*** DATA TO USE ***

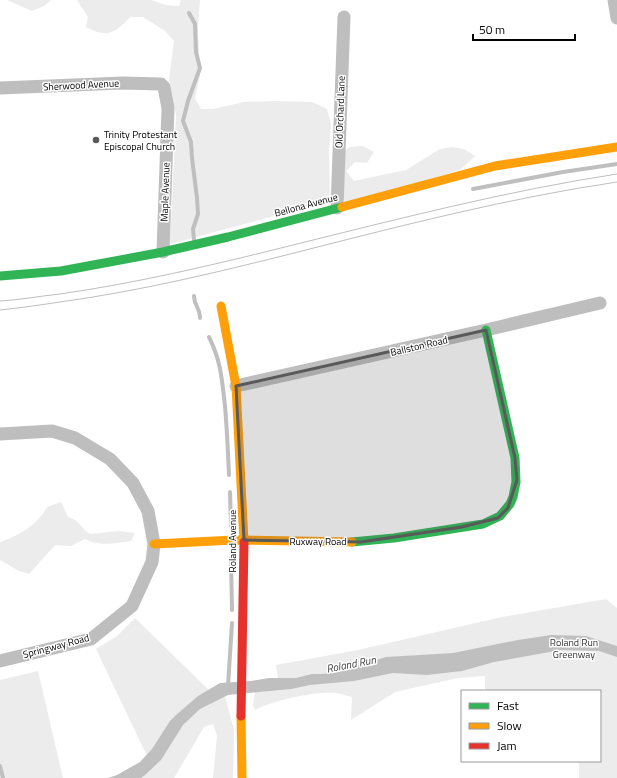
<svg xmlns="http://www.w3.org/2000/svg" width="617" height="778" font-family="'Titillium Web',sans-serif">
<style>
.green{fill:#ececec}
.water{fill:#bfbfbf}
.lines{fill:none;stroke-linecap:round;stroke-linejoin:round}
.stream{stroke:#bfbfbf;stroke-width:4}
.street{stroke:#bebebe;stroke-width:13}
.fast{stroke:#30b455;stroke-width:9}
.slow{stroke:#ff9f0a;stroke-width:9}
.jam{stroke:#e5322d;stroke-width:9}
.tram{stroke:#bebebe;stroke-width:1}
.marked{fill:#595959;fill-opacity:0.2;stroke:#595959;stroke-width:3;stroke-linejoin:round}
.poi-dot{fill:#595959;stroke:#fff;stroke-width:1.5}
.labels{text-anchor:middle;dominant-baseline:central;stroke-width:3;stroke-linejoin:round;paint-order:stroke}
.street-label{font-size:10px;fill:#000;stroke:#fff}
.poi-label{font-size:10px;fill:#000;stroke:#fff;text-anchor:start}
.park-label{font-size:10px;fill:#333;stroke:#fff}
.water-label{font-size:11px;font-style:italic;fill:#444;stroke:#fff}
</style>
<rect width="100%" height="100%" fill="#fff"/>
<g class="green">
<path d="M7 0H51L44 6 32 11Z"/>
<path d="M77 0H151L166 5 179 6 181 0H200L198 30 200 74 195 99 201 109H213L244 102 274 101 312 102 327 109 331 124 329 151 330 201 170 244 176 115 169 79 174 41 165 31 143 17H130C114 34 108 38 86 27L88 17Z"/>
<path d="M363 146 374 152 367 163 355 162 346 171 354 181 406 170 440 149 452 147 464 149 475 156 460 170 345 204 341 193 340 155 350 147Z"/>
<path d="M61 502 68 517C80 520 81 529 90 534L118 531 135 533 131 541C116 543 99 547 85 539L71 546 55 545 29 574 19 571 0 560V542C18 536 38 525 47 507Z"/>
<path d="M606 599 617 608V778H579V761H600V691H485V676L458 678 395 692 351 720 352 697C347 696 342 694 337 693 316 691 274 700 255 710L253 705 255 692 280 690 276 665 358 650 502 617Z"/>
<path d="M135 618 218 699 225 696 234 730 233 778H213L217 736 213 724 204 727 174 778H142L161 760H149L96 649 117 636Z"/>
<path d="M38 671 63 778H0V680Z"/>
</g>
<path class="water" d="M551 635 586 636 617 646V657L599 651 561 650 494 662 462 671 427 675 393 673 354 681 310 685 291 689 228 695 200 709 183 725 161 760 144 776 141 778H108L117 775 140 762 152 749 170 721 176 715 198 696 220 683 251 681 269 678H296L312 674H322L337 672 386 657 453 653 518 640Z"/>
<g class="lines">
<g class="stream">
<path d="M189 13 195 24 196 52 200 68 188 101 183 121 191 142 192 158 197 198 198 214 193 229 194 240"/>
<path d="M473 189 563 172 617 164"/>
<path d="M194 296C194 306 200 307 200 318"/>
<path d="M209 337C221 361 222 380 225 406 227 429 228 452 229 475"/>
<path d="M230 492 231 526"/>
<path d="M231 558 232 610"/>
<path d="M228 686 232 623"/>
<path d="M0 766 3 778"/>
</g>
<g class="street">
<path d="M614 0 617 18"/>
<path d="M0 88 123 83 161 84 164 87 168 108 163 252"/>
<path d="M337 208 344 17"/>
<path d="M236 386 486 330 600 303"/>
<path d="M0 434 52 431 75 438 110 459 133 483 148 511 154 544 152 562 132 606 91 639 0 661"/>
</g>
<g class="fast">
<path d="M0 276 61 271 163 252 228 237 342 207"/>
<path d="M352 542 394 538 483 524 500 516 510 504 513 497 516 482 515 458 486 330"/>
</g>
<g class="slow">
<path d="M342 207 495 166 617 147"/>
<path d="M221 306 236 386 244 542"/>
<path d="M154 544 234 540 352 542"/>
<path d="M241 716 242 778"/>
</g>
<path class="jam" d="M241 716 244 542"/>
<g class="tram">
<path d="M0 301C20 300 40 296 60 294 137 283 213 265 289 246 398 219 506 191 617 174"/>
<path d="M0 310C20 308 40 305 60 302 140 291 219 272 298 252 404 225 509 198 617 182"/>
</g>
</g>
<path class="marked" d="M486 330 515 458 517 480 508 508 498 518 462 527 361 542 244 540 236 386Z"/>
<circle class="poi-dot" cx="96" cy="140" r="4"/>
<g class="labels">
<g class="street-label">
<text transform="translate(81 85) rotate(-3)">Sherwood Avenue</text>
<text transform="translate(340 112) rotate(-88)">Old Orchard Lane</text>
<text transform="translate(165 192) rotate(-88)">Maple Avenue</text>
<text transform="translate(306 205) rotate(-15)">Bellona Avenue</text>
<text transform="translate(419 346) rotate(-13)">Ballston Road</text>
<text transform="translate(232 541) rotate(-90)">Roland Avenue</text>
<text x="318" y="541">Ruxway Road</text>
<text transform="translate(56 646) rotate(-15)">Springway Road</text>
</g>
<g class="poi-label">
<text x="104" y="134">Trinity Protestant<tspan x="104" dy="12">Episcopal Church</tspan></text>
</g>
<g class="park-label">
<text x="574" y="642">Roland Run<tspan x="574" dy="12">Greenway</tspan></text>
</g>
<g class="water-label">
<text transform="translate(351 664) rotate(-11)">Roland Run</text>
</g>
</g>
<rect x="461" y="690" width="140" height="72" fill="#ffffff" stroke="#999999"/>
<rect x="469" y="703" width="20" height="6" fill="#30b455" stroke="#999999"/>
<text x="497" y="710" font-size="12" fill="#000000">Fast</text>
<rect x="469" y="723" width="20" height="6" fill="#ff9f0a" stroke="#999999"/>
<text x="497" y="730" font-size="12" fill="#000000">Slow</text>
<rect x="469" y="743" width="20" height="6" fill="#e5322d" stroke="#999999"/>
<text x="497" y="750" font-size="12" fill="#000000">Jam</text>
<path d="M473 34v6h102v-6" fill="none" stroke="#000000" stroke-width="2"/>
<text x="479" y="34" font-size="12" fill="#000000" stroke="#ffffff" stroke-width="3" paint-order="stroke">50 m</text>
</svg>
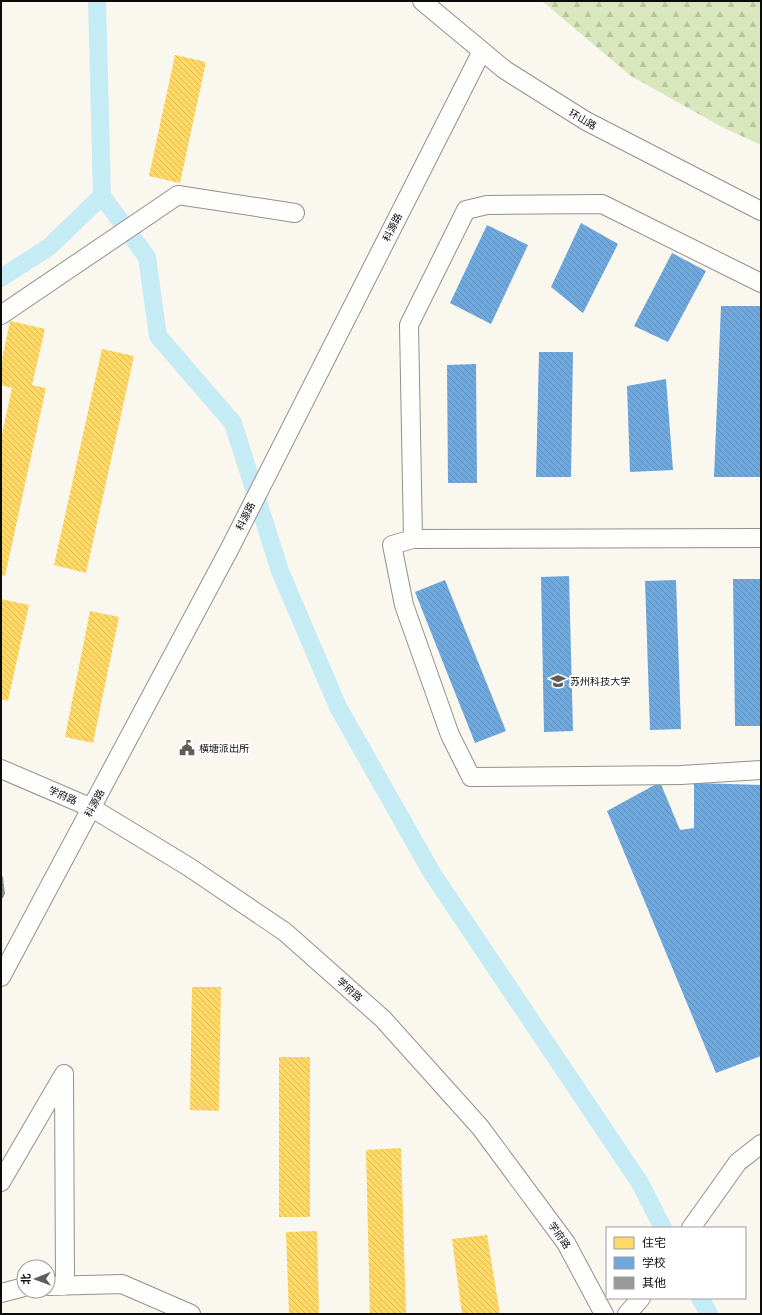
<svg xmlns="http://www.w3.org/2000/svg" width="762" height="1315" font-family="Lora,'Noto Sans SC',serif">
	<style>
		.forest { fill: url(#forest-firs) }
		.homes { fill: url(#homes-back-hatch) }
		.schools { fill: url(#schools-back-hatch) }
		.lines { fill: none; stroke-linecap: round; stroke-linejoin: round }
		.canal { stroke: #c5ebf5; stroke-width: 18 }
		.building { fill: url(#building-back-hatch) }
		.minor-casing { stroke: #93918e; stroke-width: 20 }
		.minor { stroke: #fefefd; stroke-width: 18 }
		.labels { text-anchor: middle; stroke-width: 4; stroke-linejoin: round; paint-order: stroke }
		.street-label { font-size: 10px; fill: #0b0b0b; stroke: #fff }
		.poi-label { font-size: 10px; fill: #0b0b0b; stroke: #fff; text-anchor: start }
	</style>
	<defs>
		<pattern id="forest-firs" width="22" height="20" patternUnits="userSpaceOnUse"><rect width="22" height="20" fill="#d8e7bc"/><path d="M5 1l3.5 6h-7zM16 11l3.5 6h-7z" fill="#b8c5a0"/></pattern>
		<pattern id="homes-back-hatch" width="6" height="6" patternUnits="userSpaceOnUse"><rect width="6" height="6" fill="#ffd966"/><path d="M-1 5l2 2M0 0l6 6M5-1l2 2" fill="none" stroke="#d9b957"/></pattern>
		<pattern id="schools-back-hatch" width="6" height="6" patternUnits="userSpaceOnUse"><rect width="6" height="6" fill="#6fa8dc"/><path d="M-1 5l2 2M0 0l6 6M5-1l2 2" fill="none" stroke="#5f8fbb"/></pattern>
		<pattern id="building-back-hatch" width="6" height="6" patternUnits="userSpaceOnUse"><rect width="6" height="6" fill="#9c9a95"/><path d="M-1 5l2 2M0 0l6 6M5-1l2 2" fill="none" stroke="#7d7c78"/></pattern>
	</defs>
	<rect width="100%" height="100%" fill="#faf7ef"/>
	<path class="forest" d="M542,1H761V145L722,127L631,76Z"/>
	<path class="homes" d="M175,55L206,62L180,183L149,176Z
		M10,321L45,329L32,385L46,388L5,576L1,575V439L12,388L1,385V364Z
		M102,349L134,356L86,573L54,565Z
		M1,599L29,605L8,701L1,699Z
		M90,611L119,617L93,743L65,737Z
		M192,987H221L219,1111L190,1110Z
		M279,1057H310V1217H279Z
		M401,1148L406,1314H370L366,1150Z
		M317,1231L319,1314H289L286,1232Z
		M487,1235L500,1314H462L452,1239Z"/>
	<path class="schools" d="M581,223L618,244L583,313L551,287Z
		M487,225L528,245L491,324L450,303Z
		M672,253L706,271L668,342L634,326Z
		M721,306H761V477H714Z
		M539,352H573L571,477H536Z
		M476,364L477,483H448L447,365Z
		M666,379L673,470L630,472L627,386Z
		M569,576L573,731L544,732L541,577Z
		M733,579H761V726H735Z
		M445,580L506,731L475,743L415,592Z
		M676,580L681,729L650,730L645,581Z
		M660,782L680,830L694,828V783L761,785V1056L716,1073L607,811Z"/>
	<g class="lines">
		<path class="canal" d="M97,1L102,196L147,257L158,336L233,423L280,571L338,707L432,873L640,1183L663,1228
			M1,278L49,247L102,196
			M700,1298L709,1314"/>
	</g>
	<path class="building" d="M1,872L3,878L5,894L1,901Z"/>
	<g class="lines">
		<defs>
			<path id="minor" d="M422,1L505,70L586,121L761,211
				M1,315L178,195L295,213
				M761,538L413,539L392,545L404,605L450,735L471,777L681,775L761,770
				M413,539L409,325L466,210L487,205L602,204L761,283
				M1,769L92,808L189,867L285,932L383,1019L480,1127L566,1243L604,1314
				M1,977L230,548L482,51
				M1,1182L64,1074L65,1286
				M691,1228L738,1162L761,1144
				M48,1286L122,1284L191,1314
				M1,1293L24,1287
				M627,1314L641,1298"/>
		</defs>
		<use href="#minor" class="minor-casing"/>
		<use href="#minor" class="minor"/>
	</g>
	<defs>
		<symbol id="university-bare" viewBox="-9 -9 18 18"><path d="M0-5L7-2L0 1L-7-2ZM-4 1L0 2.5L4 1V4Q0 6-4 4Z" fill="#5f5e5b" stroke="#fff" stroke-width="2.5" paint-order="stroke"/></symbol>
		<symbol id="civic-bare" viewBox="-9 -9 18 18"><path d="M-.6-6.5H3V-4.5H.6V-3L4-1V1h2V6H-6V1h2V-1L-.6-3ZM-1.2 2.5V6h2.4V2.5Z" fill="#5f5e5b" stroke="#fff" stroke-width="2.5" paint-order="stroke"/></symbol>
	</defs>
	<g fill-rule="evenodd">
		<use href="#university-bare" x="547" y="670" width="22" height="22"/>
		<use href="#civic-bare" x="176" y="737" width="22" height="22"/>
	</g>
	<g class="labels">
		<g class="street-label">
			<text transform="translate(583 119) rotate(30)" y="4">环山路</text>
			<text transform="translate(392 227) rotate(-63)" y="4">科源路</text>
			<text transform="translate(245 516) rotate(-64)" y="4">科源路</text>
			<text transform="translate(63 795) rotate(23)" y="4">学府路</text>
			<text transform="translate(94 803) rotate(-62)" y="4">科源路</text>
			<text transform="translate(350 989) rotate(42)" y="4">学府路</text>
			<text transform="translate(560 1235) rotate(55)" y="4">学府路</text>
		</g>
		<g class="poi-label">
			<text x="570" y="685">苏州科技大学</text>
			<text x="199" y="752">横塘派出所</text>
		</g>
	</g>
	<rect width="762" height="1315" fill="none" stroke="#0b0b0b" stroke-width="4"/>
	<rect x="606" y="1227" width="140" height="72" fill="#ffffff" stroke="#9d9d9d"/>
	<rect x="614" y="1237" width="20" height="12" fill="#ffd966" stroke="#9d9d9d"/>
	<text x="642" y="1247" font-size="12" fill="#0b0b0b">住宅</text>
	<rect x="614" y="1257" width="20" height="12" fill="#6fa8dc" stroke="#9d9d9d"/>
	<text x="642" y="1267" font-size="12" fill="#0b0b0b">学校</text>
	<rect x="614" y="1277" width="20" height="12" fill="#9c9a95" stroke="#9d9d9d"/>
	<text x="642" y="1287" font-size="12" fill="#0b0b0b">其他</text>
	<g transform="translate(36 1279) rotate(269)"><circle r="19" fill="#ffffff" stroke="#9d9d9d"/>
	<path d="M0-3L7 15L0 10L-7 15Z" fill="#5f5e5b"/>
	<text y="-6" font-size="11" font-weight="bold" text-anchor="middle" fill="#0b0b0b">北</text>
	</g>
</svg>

*** End of DATA TO USE ***

▸ TASK OBJECTIVE
Considering the records above, state how many lines contain the word "http", with nothing else in your reply.

▸ RESULT FOR THIS TASK
2